March 16, 1956-December 21, 1990
It's been 17 years since a drunk driver ended all your hopes and dreams on an icy Friday morning. Even though I have since met my soul mate and had two children, there's still a hole in my heart that you once filled. They say time heals all wounds, but some scars never truly heal.
After you died, leaving me alone in our house, I could barely function. I truly believe the garden saved my life. Out of my grief and loss, I carved a garden out of the lawn. The pain in my arms and back from digging helped mask the pain in my heart. Looking forward to Iris reticulata, Crocuses, and Tulips blooming helped me make it through that second winter after you died, which was almost worst than the first, when I was still numb. It wasn't the most well-designed garden, but it helped to raise my spirits enough to pull myself up by my proverbial bootstraps and reinvent my life.
I still miss you. Every time I go to The Planter's Palette I think of you, as you were with me the first time I went to that fabulous nursery. I miss shopping for plants with you, our Sunday night gripe sessions, laughing until tears streamed down my face and I was gasping for air. I miss you, Diane, my big sister, my best friend.
15 comments:
Thank you for sharing this beautiful tribute to your sister. Now, she can live on in our memories too.
I'm so sorry about your tragic loss. This was a lovely tribute to your sister.
I think I remember reading one of your comments on another blog that you've had a cold this week, I hope you're feeling better.
Nan & Robin - thank you for your kind thoughts & your indulgence. I posted this mostly for my parents. It seems counterintuitive, but when people have suffered a great loss, such as that of a child, it actually helps them to have others talk to them about their lost loved one. In losing my sister, I gained understanding and compassion.
Dear MMD, you are right that talking helps, but it's the most difficult part of it. I find that talking about my brother (who took his life in Dec. 96)always brings up the memory of the loss as if it was yesterday. The numbness has gone, but the pain remains. A person leaving forever -- my mind is not capable of grasping it.

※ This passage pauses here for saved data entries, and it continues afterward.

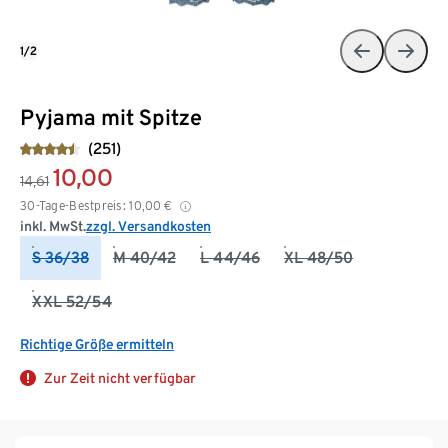
1/2
Pyjama mit Spitze
(251)
10,00
14,61
30-Tage-Bestpreis:
10,00
€
inkl. MwSt.
zzgl. Versandkosten
S 36/38
M 40/42
L 44/46
XL 48/50
XXL 52/54
Richtige Größe ermitteln
Zur Zeit nicht verfügbar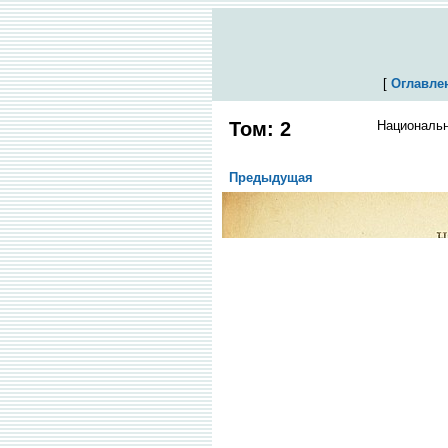
[
Оглавле
Том: 2
Национальн
Предыдущая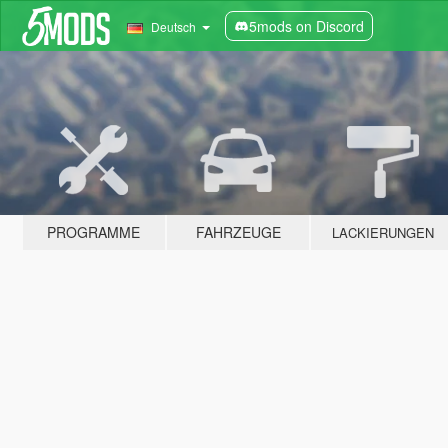
5mods on Discord
Deutsch
PROGRAMME
FAHRZEUGE
LACKIERUNGEN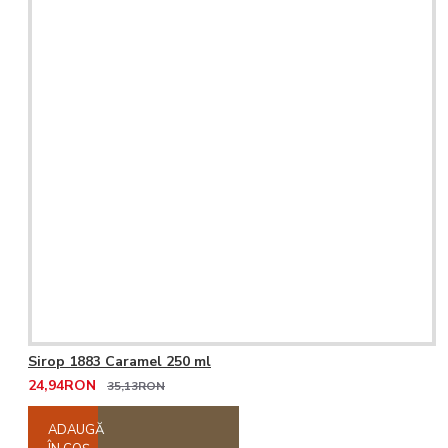
Sirop 1883 Caramel 250 ml
24,94RON
35,13RON
ADAUGĂ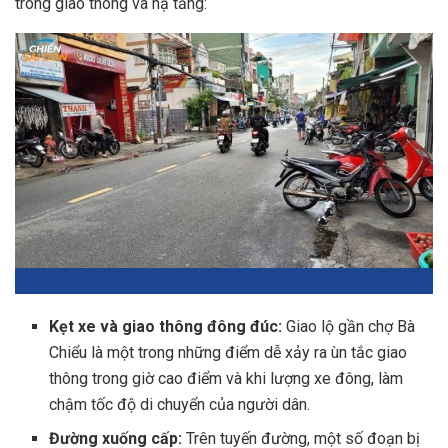
trong giao thông và hạ tầng:
Kẹt xe và giao thông đông đúc:
Giao lộ gần chợ Bà
Chiểu là một trong những điểm dễ xảy ra ùn tắc giao
thông trong giờ cao điểm và khi lượng xe đông, làm
chậm tốc độ di chuyển của người dân.
Đường xuống cấp:
Trên tuyến đường, một số đoạn bị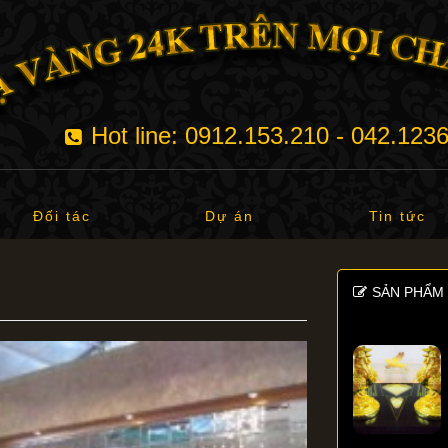
Hot line: 0912.153.210 - 042.123
Đối tác
Dự án
Tin tức
SẢN PHẨM 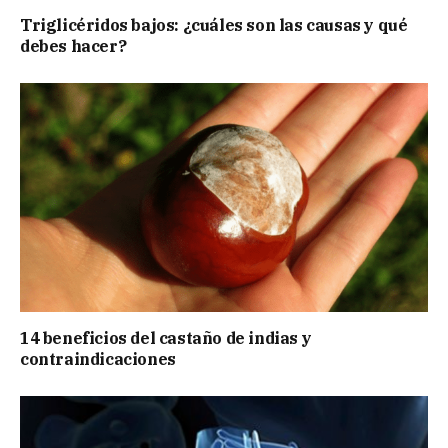
Triglicéridos bajos: ¿cuáles son las causas y qué
debes hacer?
14 beneficios del castaño de indias y
contraindicaciones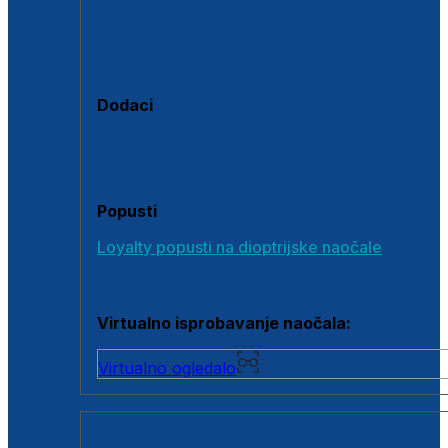
Polarizirane sunčane naočale
Fotokromatske sunčane naočale
Naočale s clip-on dodatkom
Dodaci
Dodaci za dioptrijske naočale
Poklon bonovi
Popusti
Loyalty popusti na dioptrijske naočale
Outlet dioptrijskih naočala
Virtualno isprobavanje naočala:
Virtualno ogledalo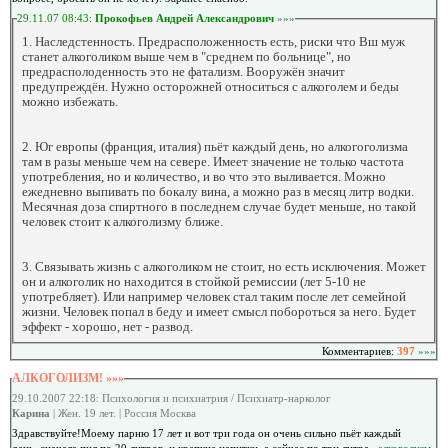
29.11.07 08:43:
Прокофьев Андрей Александрович
»»»
1. Наследстенность. Предрасположенность есть, риски что Вш муж
станет алкоголиком выше чем в "среднем по больнице", но
предрасполоденность это не фатализм. Вооружён значит
предупреждён. Нужно осторожней относиться с алкоголем и беды
можно избежать.
2. Юг европы (франция, италия) пьёт каждый день, но алкогоголизма
там в разы меньше чем на севере. Имеет значение не только частота
употребления, но и количество, и во что это выливается. Можно
ежедневно выпивать по бокалу вина, а можно раз в месяц литр водки.
Месячная доза спиртного в последнем случае будет меньше, но такой
человек стоит к алкоголизму ближе.
3. Связывать жизнь с алкоголиком не стоит, но есть исключения. Может
он и алкоголик но находится в стойкой ремиссии (лет 5-10 не
употребляет). Или например человек стал таким после лет семейной
жизни. Человек попал в беду и имеет смысл побороться за него. Будет
эффект - хорошо, нет - развод.
Комментариев:
397
»»»
АЛКОГОЛИЗМ! »»»
29.10.2007 22:18: Психология и психиатрия / Психиатр-нарколог
Карина
| Жен. 19 лет. | Россия Москва
Здравствуйте!Моему парню 17 лет и вот три года он очень сильно пьёт каждый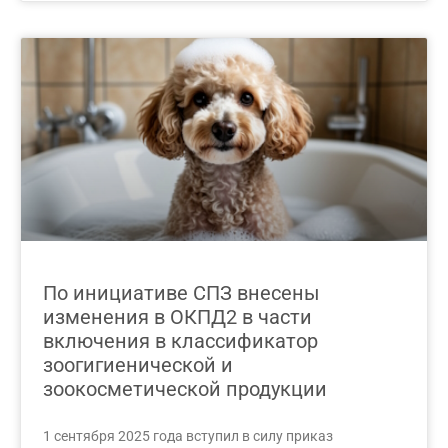
По инициативе СПЗ внесены
изменения в ОКПД2 в части
включения в классификатор
зоогигиенической и
зоокосметической продукции
1 сентября 2025 года вступил в силу приказ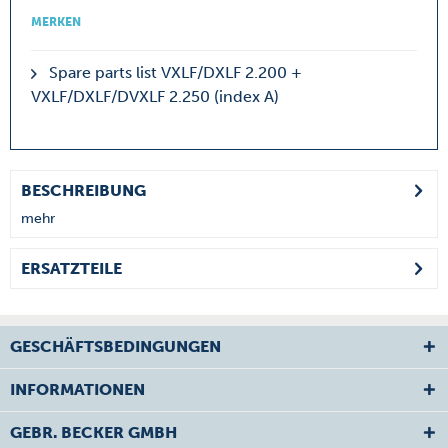
MERKEN
Spare parts list VXLF/DXLF 2.200 +
VXLF/DXLF/DVXLF 2.250 (index A)
BESCHREIBUNG
mehr
ERSATZTEILE
GESCHÄFTSBEDINGUNGEN
INFORMATIONEN
GEBR. BECKER GMBH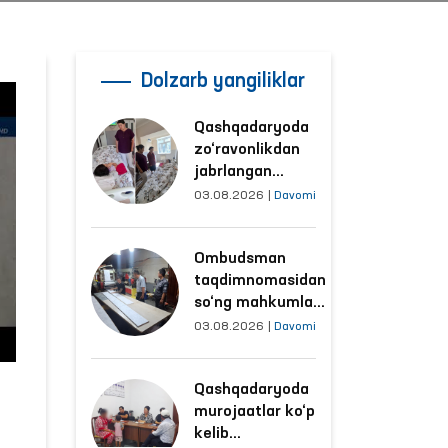
Dolzarb yangiliklar
Qashqadaryoda
zo‘ravonlikdan
jabrlangan
ayolning holati
03.08.2026
|
Davomi
Ombudsman
tomonidan
Ombudsman
o‘rganildi
taqdimnomasidan
so‘ng mahkumlar
mehnat
03.08.2026
|
Davomi
qilayotgan
obyektlardagi
Qashqadaryoda
sharoitlar
murojaatlar ko‘p
yaxshilandi
kelib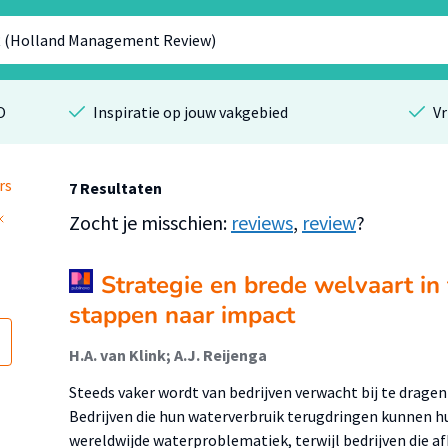
O
Inspiratie op jouw vakgebied
Vr
rs
7 Resultaten
Zocht je misschien:
reviews
,
review
?
Strategie en brede welvaart in 
stappen naar impact
H.A. van Klink; A.J. Reijenga
Steeds vaker wordt van bedrijven verwacht bij te drag
Bedrijven die hun waterverbruik terugdringen kunnen hu
wereldwijde waterproblematiek, terwijl bedrijven die af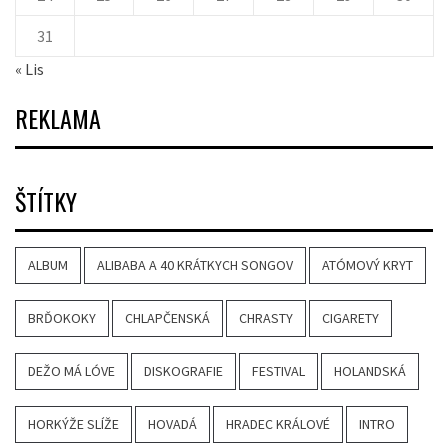
31
« Lis
REKLAMA
ŠTÍTKY
ALBUM
ALIBABA A 40 KRÁTKYCH SONGOV
ATÓMOVÝ KRYT
BRĎOKOKY
CHLAPČENSKÁ
CHRASTY
CIGARETY
DEŽO MÁ LÓVE
DISKOGRAFIE
FESTIVAL
HOLANDSKÁ
HORKÝŽE SLÍŽE
HOVADÁ
HRADEC KRÁLOVÉ
INTRO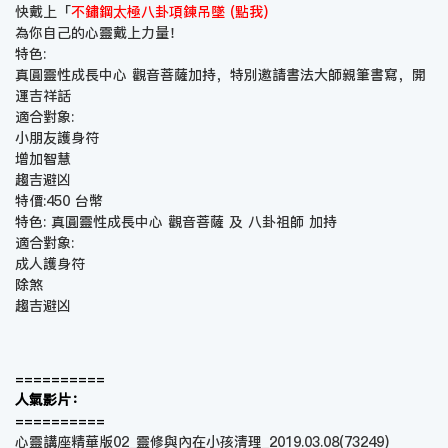
快戴上「
不鏽鋼太極八卦項鍊吊墜 (點我)
為你自己的心靈戴上力量！
特色:
真圓靈性成長中心 觀音菩薩加持，特別邀請書法大師親筆書寫，開
運吉祥話
適合對象:
小朋友護身符
增加智慧
趨吉避凶
特價:450 台幣
特色: 真圓靈性成長中心 觀音菩薩 及 八卦祖師 加持
適合對象:
成人護身符
除煞
趨吉避凶
==========
人氣影片：
==========
心靈講座精華版02_靈修與內在小孩清理_2019.03.08
(73249)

The only thing that helps stemming this onrush is keeping up the remembrances, the good moments before the disaster.
Corinna - I hope you don't feel any guilt over your brother's death. I know that's common with family of suicides. Just try to stay focused on the good memories & the good times. Hopefully, in time, that's all you'll remember.
What a touching tribute to your sister. I lost my only brother and so I know what loss feels like.
It's comforting to know that gardening played a large part in dealing with your pain. Planting living things and watching them grow really does lift the spirits.
I like to think that your big sister is looking down and smiling on you at the happy life you have now.
Carolyn Gail - that is so sweet & touching! Thank you.
I'm so sorry for your loss, MMD. A garden is a beautiful way to remember a loved one, and gardening does bring peace to the soul.
I'm sorry not to have commented earlier, but I just realized your feed is not working for me and I can't figure out why.
Thanks, Pam. I've been having technical difficulties with my computer, but I wasn't aware of the feed problem. I'll have to look into that.
Thanks for telling me about this post! How wonderful that gardening helped you, though it must have been unimaginably difficult.
Gardens (not so much gardening per se) also provides mental health benefits to my sister, who is bipolar and is disables. We spend a lot of time together at the local botanical gardens.
Elizabeth - thanks for reading my post! I am a firm believer in garden therapy programs for the mentally ill and for nursing home residents. I hope by the time my children dump me in 1, all of them will have such programs. :^D
Very moving. Now I miss your sister too.
Chuck - how sweet! Thank you. She was wacky, creative, talented & fun. It's almost as if she sensed that her life would not be a long one, so she made the most of it & lived life to the hilt. There's a lesson in there somewhere I think.
This is a beautiful and moving tribute to your sister, I must have missed it last year. I like your last comment about the lesson she left you with, to live life to the hilt.
Carol, May Dreams Gardens
One of my most favorite quotes is, "To me the meanest flower that blows can give thoughts that do often lie too deep for tears." I probably take it out of the original poem's context, but that sentence to me speaks of the power of flowers to speak to and heal us on a subconscious level.